## WORK REQUEST
Where the string "toobe" appears in a line of the material below, copy that line.

****************************************

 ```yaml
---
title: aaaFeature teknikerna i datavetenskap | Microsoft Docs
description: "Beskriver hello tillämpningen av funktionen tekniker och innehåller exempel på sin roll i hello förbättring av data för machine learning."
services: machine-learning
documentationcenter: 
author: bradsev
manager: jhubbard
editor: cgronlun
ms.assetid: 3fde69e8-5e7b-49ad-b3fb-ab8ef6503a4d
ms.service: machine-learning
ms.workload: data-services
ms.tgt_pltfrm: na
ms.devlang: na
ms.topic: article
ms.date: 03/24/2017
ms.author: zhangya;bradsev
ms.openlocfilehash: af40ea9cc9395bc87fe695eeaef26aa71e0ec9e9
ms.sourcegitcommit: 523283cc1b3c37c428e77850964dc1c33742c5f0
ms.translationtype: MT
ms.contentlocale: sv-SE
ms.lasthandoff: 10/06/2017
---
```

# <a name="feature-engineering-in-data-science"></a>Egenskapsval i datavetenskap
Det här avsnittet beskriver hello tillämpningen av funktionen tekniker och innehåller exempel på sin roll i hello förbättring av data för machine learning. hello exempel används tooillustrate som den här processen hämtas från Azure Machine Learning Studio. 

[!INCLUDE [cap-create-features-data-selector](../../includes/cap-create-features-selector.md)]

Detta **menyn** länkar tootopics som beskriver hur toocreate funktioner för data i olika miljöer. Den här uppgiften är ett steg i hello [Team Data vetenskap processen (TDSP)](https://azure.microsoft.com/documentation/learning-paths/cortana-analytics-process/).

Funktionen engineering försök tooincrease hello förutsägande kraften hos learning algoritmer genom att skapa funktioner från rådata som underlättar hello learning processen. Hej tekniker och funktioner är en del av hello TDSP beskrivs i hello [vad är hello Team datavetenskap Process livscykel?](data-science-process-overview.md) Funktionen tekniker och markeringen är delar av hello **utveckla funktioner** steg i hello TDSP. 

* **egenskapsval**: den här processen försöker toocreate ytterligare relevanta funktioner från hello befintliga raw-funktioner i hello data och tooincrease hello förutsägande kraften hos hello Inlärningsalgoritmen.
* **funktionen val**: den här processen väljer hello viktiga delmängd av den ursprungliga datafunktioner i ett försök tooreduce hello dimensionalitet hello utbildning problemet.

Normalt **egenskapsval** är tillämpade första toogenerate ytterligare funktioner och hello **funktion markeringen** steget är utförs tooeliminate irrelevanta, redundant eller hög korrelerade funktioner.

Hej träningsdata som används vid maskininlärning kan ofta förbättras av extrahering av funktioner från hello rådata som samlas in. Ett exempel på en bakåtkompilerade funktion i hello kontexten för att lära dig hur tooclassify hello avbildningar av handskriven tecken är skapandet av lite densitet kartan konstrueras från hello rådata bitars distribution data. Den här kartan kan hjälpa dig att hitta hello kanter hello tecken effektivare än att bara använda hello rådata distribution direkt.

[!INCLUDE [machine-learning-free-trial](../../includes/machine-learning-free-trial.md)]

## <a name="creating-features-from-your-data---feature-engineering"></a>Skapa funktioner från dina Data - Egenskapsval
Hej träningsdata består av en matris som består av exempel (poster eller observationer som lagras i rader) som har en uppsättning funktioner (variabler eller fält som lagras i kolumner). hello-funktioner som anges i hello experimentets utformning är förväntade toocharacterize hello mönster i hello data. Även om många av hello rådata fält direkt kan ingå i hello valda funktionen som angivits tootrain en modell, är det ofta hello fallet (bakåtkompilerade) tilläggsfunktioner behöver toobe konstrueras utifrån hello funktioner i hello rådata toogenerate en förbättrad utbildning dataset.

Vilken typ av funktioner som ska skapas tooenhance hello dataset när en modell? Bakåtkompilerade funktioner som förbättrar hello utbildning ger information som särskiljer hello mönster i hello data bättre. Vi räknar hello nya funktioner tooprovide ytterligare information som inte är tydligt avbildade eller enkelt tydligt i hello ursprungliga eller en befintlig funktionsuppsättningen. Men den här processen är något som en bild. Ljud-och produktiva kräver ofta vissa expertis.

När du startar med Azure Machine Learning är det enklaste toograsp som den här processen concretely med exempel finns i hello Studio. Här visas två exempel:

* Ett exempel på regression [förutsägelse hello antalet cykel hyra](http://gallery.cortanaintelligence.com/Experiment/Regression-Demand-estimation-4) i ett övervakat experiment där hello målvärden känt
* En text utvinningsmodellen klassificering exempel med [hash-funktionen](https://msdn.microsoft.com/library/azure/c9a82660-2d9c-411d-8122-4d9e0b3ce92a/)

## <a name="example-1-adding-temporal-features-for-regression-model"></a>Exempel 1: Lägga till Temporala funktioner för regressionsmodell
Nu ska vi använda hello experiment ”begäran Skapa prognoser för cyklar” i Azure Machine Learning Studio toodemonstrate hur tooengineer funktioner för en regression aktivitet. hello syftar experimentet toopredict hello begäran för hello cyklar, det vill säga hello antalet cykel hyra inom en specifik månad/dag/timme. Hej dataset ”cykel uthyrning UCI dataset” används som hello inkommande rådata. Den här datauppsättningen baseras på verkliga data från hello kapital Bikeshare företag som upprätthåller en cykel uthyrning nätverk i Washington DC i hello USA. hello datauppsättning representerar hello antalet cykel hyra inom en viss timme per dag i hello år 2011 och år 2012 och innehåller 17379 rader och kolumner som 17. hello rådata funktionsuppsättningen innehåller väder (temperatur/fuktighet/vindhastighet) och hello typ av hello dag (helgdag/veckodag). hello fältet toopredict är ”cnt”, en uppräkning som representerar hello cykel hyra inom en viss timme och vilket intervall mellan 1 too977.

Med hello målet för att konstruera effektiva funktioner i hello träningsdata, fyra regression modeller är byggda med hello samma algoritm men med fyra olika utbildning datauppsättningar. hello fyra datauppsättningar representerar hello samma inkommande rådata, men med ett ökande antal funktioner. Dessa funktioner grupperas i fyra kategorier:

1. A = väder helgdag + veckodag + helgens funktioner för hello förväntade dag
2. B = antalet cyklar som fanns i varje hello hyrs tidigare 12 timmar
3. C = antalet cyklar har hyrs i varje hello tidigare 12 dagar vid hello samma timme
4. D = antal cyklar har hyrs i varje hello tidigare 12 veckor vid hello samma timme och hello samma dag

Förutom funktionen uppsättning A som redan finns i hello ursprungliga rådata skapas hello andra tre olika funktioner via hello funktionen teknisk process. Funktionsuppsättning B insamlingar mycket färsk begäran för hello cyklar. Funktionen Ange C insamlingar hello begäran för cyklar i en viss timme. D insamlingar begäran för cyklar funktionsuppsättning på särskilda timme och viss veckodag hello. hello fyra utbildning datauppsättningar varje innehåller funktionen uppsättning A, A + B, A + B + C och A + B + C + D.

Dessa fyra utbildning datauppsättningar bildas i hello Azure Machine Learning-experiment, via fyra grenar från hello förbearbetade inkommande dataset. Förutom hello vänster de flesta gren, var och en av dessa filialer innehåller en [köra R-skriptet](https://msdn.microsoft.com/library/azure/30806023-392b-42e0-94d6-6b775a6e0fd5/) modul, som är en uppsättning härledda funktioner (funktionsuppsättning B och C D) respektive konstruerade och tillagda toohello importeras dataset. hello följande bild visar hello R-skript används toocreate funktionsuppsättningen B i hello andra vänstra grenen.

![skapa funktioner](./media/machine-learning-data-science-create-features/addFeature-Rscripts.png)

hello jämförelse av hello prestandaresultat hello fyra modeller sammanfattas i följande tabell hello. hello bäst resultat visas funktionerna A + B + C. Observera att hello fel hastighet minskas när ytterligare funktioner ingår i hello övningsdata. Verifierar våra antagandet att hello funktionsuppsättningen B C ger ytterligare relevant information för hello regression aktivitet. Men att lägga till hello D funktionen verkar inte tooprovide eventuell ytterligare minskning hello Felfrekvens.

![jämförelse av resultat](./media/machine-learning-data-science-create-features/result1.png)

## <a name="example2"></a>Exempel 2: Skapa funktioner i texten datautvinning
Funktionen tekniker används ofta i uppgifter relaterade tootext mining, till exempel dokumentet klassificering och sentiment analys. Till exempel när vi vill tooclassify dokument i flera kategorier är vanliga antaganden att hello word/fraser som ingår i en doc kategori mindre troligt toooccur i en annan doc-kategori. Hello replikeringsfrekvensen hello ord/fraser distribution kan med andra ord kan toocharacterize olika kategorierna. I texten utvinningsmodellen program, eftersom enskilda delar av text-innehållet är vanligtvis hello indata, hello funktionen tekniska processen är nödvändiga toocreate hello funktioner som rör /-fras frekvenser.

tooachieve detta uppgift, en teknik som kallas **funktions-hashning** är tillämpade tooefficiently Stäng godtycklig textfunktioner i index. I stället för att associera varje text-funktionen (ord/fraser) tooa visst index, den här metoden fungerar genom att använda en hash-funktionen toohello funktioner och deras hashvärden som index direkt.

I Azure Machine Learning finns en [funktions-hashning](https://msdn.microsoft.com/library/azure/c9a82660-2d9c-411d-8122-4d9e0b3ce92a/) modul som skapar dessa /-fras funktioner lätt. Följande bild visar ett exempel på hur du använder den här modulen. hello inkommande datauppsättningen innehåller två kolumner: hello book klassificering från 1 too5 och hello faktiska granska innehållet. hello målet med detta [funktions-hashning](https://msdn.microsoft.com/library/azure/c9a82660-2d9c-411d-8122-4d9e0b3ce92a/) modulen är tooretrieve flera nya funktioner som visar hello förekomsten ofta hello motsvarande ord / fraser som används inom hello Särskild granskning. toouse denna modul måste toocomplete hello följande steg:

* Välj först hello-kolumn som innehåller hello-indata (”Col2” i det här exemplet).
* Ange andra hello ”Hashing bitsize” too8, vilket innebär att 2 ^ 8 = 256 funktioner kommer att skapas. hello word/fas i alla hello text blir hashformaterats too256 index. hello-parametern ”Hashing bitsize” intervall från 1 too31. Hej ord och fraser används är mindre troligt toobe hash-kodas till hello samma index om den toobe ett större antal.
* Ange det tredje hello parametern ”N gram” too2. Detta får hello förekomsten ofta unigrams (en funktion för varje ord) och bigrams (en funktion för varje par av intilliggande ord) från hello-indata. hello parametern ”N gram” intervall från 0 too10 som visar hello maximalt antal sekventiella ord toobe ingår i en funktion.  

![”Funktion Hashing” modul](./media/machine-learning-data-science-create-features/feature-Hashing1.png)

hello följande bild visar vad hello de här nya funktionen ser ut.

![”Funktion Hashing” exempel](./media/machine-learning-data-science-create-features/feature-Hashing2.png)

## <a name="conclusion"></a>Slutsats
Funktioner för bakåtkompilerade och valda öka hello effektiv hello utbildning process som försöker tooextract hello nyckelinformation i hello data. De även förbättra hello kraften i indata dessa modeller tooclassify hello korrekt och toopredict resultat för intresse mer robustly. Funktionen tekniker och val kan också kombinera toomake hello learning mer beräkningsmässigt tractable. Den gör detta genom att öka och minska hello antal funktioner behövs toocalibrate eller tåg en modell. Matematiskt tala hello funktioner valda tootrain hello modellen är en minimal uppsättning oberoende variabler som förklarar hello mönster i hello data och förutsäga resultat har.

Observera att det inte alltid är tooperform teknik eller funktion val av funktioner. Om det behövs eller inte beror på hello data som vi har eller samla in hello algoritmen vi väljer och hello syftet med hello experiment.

****************************************

## EXERCISE RESULT
Hej träningsdata består av en matris som består av exempel (poster eller observationer som lagras i rader) som har en uppsättning funktioner (variabler eller fält som lagras i kolumner). hello-funktioner som anges i hello experimentets utformning är förväntade toocharacterize hello mönster i hello data. Även om många av hello rådata fält direkt kan ingå i hello valda funktionen som angivits tootrain en modell, är det ofta hello fallet (bakåtkompilerade) tilläggsfunktioner behöver toobe konstrueras utifrån hello funktioner i hello rådata toogenerate en förbättrad utbildning dataset.
* Ange andra hello ”Hashing bitsize” too8, vilket innebär att 2 ^ 8 = 256 funktioner kommer att skapas. hello word/fas i alla hello text blir hashformaterats too256 index. hello-parametern ”Hashing bitsize” intervall från 1 too31. Hej ord och fraser används är mindre troligt toobe hash-kodas till hello samma index om den toobe ett större antal.
* Ange det tredje hello parametern ”N gram” too2. Detta får hello förekomsten ofta unigrams (en funktion för varje ord) och bigrams (en funktion för varje par av intilliggande ord) från hello-indata. hello parametern ”N gram” intervall från 0 too10 som visar hello maximalt antal sekventiella ord toobe ingår i en funktion.  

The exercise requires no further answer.